Data to use Start Marker
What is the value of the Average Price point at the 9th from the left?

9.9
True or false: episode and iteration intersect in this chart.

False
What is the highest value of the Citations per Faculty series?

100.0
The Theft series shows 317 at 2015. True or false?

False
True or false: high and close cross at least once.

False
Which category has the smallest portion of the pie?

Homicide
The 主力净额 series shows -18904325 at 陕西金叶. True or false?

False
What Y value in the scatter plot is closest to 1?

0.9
Data to use End Marker
Data to use Start Marker
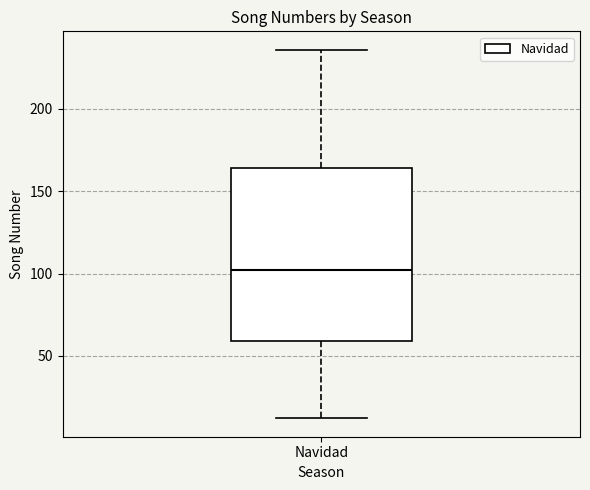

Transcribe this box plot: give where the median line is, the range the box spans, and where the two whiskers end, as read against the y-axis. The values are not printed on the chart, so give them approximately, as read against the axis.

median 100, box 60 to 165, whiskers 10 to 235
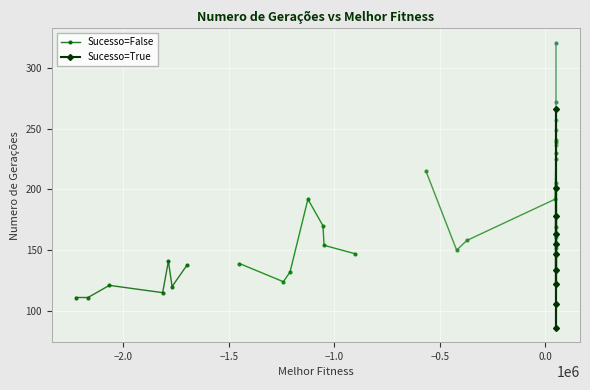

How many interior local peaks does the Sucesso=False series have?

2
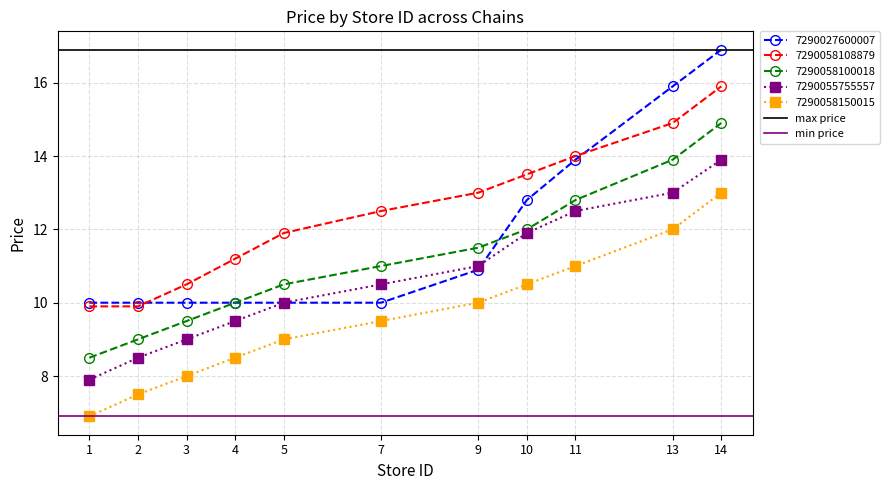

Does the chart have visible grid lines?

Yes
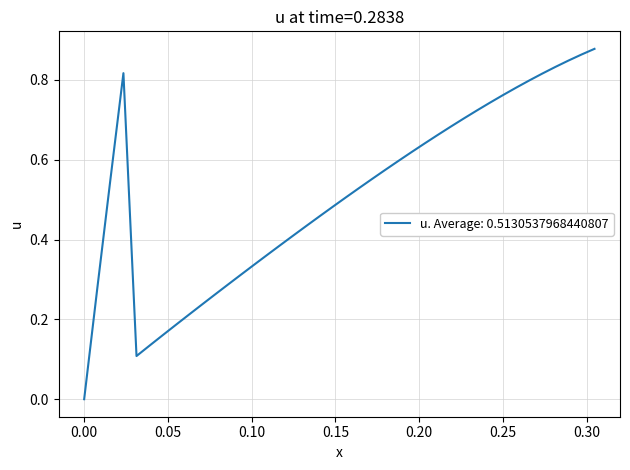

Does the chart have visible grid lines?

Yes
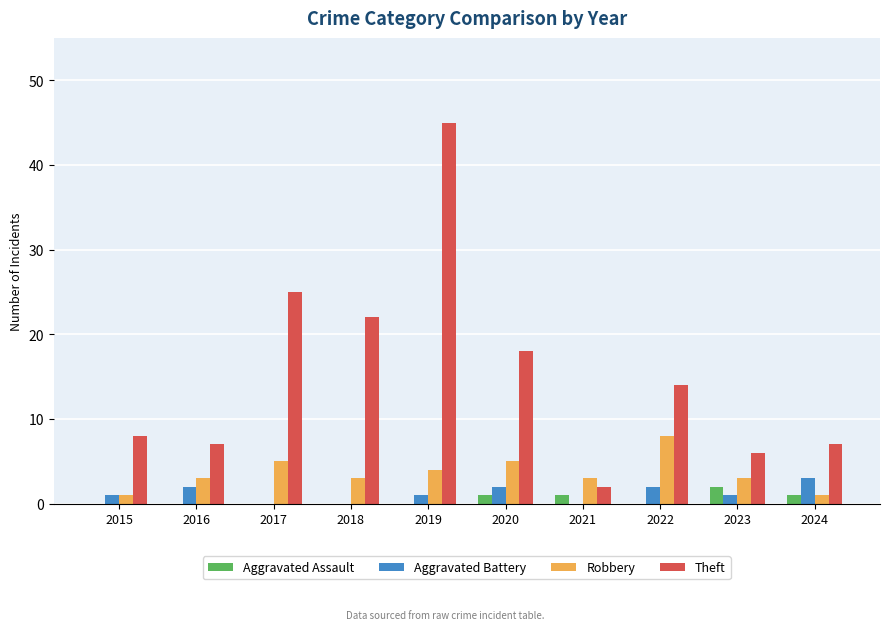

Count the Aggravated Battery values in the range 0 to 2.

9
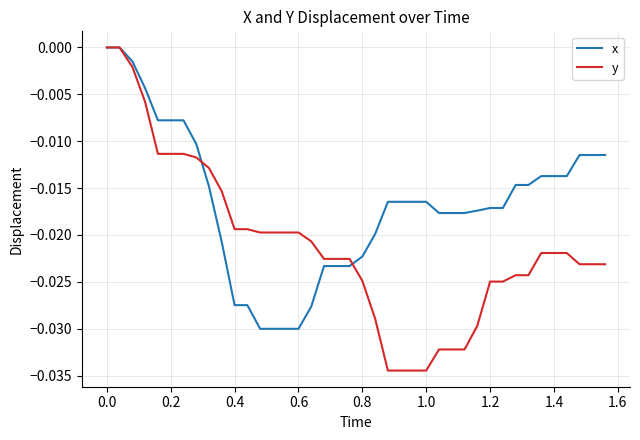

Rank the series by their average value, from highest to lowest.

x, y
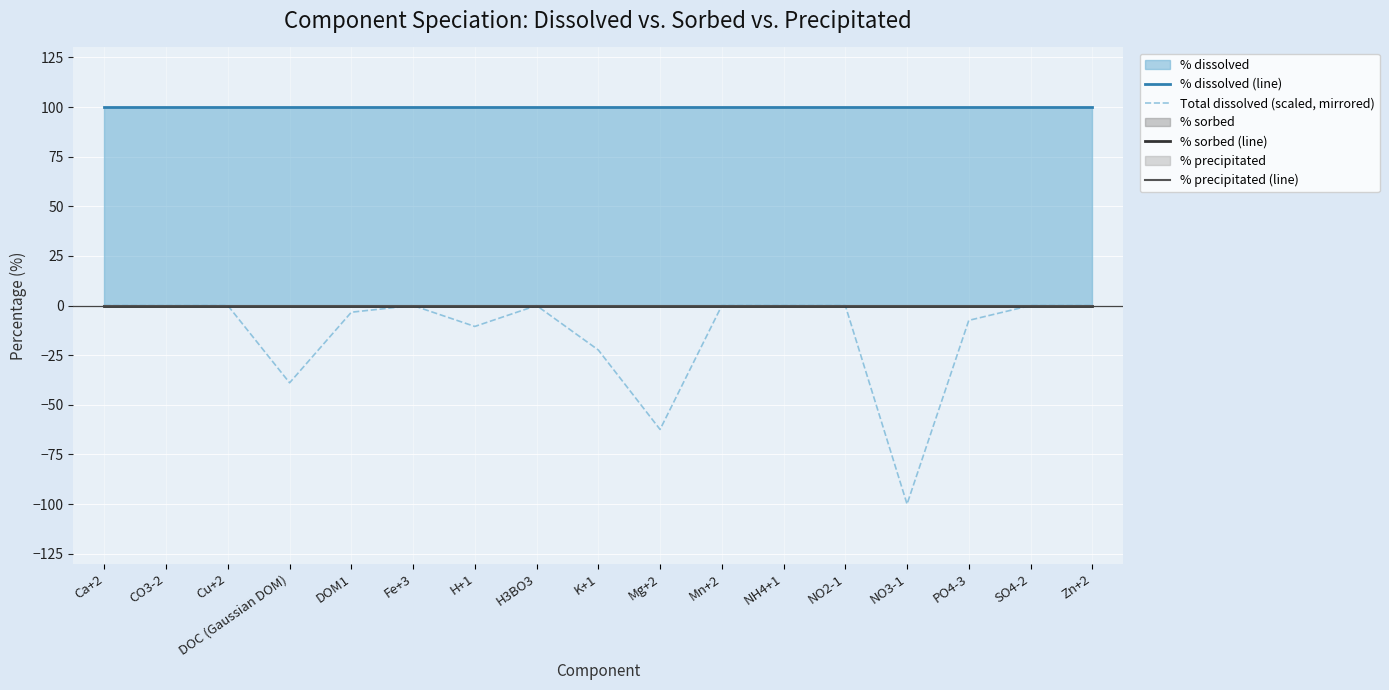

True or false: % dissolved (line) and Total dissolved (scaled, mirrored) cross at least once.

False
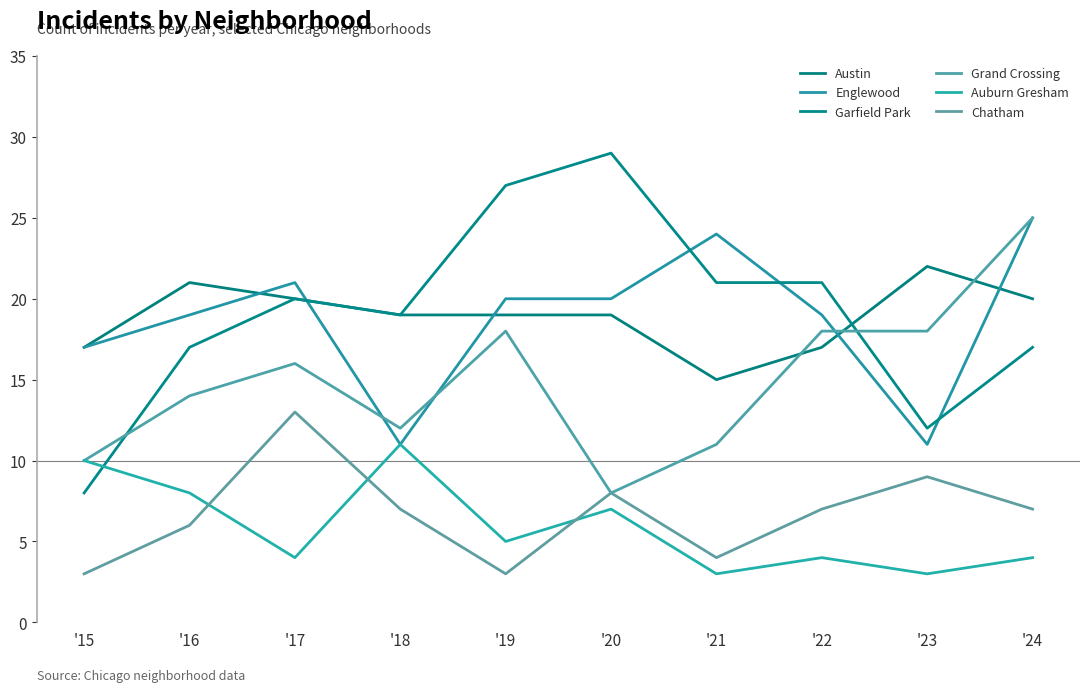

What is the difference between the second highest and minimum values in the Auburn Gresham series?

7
Data to use End Marker
Data to use Start Marker
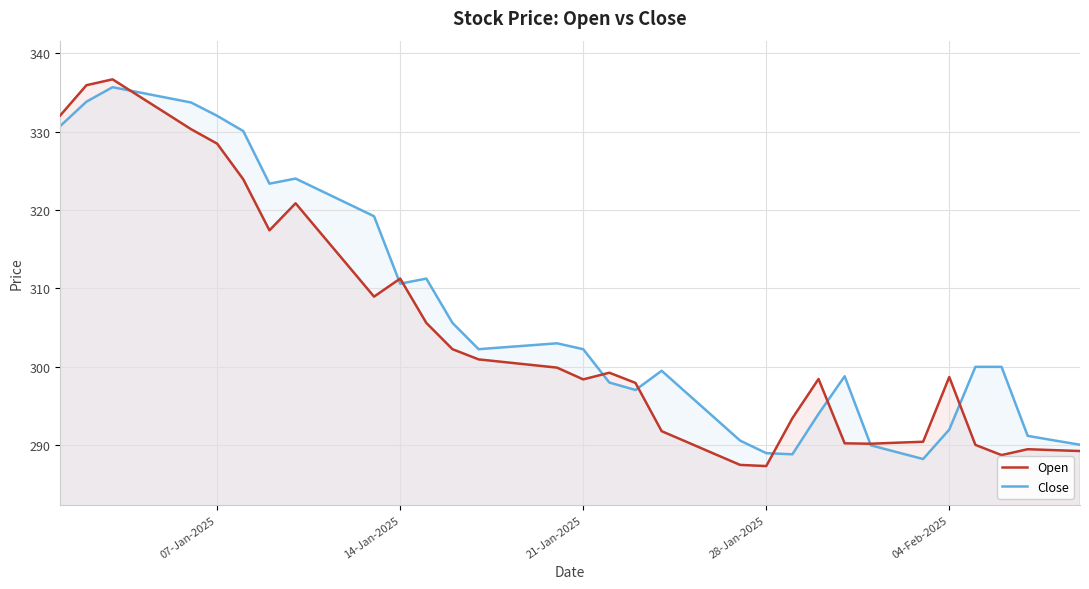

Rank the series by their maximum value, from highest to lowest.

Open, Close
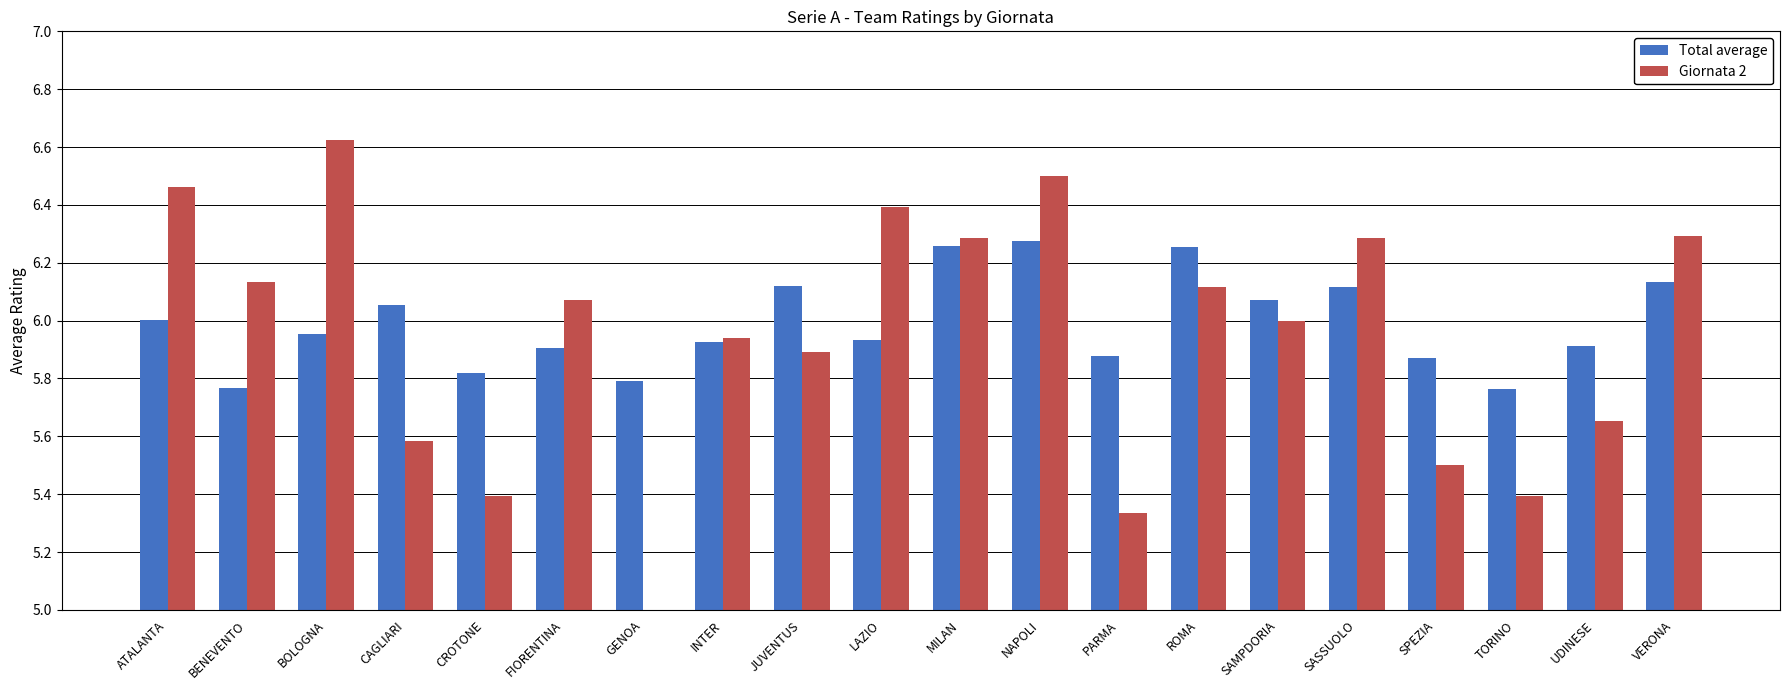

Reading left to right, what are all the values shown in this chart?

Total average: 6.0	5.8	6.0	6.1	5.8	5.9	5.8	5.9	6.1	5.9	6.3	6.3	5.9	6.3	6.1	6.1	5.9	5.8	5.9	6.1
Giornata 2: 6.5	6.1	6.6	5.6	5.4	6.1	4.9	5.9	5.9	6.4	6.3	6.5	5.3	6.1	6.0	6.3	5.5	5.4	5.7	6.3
Data to use End Marker
Work instruction: Copy the rows from the line with "Transcribe this box" up to and including the line with "What is the difference", changing "grid lines" to "gridlines" and keeping everything else unchanged. Leave the pictures out.

Answer section:
Transcribe this box plot: give where the median line is, the range the box spans, and where the two whiskers end, as read against the y-axis. The values are not printed on the chart, so give them approximately, as read against the axis.

median 100, box 60 to 165, whiskers 10 to 235

How many interior local peaks does the Sucesso=False series have?

2

Does the chart have visible gridlines?

Yes

Does the chart have visible gridlines?

Yes

Count the Aggravated Battery values in the range 0 to 2.

9

Rank the series by their average value, from highest to lowest.

x, y

True or false: % dissolved (line) and Total dissolved (scaled, mirrored) cross at least once.

False

What is the difference between the second highest and minimum values in the Auburn Gresham series?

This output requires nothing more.